Qualche giorno fa sei stata sul palco del MI AMI, dove hai suonato per la prima volta dal vivo i tuoi nuovi pezzi. Un contenitore di artisti poliedrici, un ambiente dove le persone sono lì per lasciarsi sorprendere: come ti ha accolta il pubblico?
Io ho suonato nel 2019 che è stato l’ultimo vero Mi Ami ed ho suonato al primo vero Mi Ami dopo il lockdown quindi sono stata veramente felice. Nel 2019 avevo fatto uscire solo due pezzi quindi il pubblico è venuto lì per curiosare, per conoscermi: è capitato lì davanti a quel palco, e ha scoperto tutta una scaletta di pezzi che non erano ancora usciti e che non sarebbero ancora usciti per un anno, per varie peripezie. Questo è stato pazzesco perché era la prima volta che suonavo davanti a così tanta gente. Adesso le persone hanno voglia di ballare e di scatenarsi e c’è tanta attenzione ai live, quindi il Mi Ami dell’altro giorno è stato allucinante, perché le persone conoscevano i miei pezzi – anche quelli usciti da due giorni – li cantavano e li ballavano già con delle mini coreografie e quindi è stato bellissimo!
La tua musica suona del tutto inedita in Italia, ha una freschezza che può facilmente riscontrare successo fuori dal Paese.
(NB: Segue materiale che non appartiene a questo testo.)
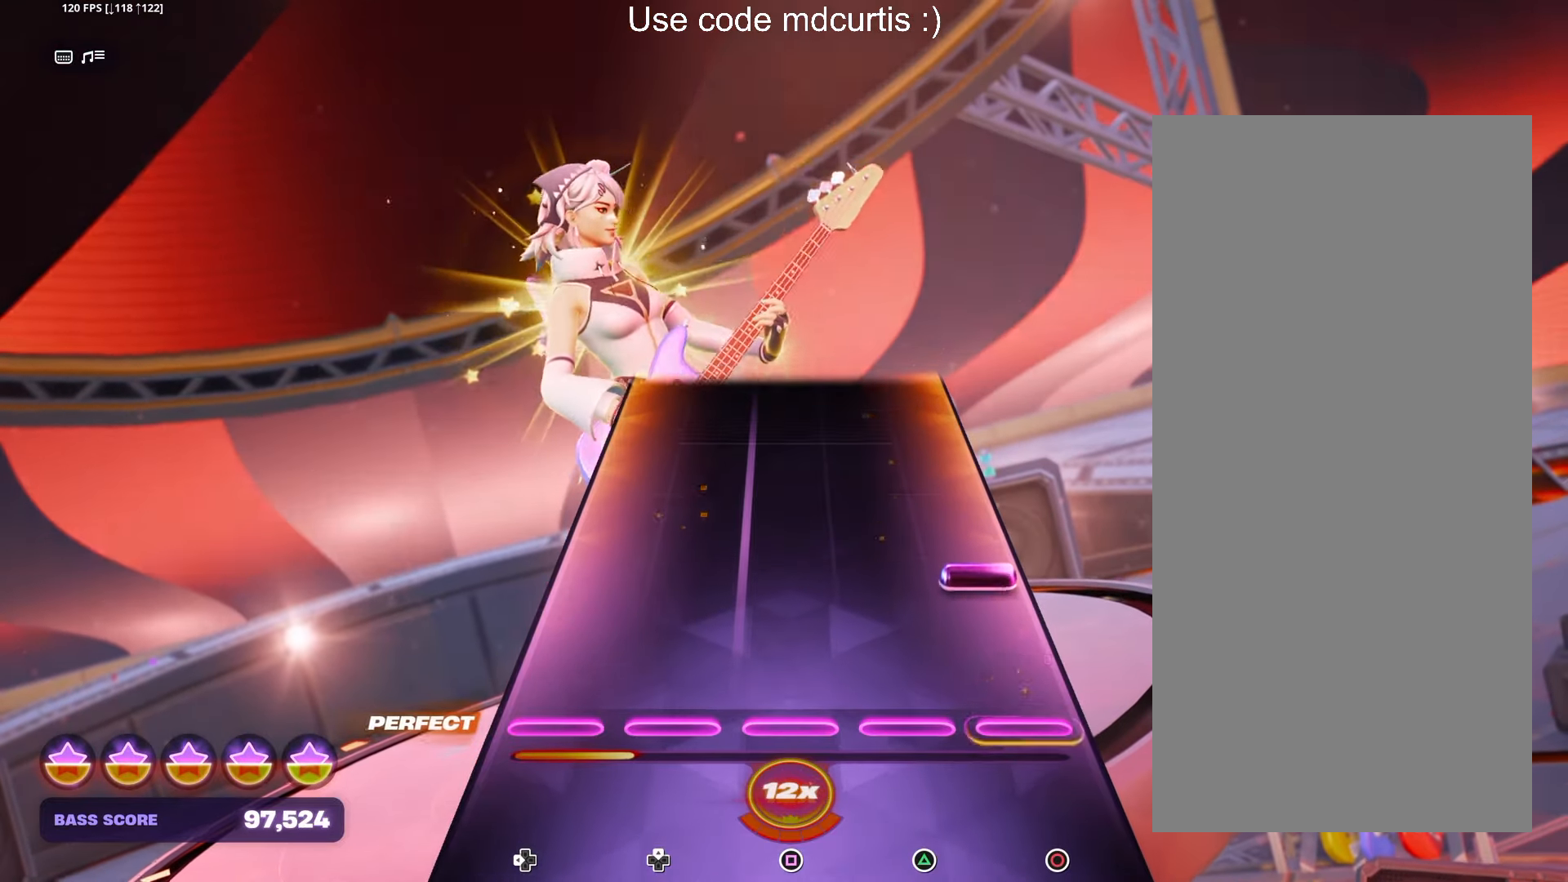
{"buttons": [], "left_stick": "center", "right_stick": "center", "events": [[183, "CIRCLE", "down"], [267, "CIRCLE", "up"]]}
I tuoi progetti futuri prevedono come obiettivo il panorama musicale italiano?
Per quanto io ami l’Italia, il mio obiettivo sarebbe non concentrarmi su un posto specifico. Mi piacerebbe che la mia musica riuscisse a conquistarsi una nicchia, una piccola parte di pubblico appassionata, ma dovunque, in tutti i paesi del mondo! In questo modo, vorrei anche riuscire a viaggiare e scoprire posti nuovi, ma sempre attraverso la musica.
Tra i brani del nuovo EP, quali sono le frasi a cui sei più affezionata?
Ne ho due! La prima è: “Io sogno, ma son desta / sopra un tapis roulant / ma correre non basta / se non riesci a scappar” ed è una frase de brano OASI. La seconda è più breve ma incisiva: “Morto un mondo / se ne fa un altro”, dal brano SAMSARA, che racconta proprio di quei momenti in cui sembra di essere in un tunnel nero, ma arriva quel giorno in cui ti svegli al mattino e succede qualcosa di piccolo che ti fa scattare la molla e sentirti meglio.